> [Instructions to follow]
Every entry must appear in the answer exactly as written.

> [Data supplied]
_ _ _ _ _ _ _

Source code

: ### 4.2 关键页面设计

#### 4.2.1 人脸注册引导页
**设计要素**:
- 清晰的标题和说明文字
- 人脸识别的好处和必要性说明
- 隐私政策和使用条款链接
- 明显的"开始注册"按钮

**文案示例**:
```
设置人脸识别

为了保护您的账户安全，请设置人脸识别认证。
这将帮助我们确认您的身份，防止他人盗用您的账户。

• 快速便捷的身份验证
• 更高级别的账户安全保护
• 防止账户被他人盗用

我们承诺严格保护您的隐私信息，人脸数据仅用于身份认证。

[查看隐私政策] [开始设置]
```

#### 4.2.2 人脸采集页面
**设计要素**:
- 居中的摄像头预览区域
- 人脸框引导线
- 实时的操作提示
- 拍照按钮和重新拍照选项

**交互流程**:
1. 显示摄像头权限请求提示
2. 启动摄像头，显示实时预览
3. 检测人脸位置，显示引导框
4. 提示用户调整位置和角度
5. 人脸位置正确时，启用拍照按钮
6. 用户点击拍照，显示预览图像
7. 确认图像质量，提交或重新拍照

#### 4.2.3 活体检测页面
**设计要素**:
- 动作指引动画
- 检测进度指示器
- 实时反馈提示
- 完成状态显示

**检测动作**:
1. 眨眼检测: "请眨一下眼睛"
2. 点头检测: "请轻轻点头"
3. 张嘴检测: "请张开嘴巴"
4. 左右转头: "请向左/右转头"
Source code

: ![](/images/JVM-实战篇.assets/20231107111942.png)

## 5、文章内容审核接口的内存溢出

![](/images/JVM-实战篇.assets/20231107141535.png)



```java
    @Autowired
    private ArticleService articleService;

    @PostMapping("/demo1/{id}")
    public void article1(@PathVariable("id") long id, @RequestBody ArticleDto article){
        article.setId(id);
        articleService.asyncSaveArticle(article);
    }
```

_ _ _ _ _ _ _

> [Result of the exercise]
Source code

: ### 4.2 关键页面设计

#### 4.2.1 人脸注册引导页
**设计要素**:
- 清晰的标题和说明文字
- 人脸识别的好处和必要性说明
- 隐私政策和使用条款链接
- 明显的"开始注册"按钮

**文案示例**:
```
设置人脸识别

为了保护您的账户安全，请设置人脸识别认证。
这将帮助我们确认您的身份，防止他人盗用您的账户。

• 快速便捷的身份验证
• 更高级别的账户安全保护
• 防止账户被他人盗用

我们承诺严格保护您的隐私信息，人脸数据仅用于身份认证。

[查看隐私政策] [开始设置]
```

#### 4.2.2 人脸采集页面
**设计要素**:
- 居中的摄像头预览区域
- 人脸框引导线
- 实时的操作提示
- 拍照按钮和重新拍照选项

**交互流程**:
1. 显示摄像头权限请求提示
2. 启动摄像头，显示实时预览
3. 检测人脸位置，显示引导框
4. 提示用户调整位置和角度
5. 人脸位置正确时，启用拍照按钮
6. 用户点击拍照，显示预览图像
7. 确认图像质量，提交或重新拍照

#### 4.2.3 活体检测页面
**设计要素**:
- 动作指引动画
- 检测进度指示器
- 实时反馈提示
- 完成状态显示

**检测动作**:
1. 眨眼检测: "请眨一下眼睛"
2. 点头检测: "请轻轻点头"
3. 张嘴检测: "请张开嘴巴"
4. 左右转头: "请向左/右转头"
Source code

: ![](/images/JVM-实战篇.assets/20231107111942.png)

## 5、文章内容审核接口的内存溢出

![](/images/JVM-实战篇.assets/20231107141535.png)



```java
    @Autowired
    private ArticleService articleService;

    @PostMapping("/demo1/{id}")
    public void article1(@PathVariable("id") long id, @RequestBody ArticleDto article){
        article.setId(id);
        articleService.asyncSaveArticle(article);
    }
```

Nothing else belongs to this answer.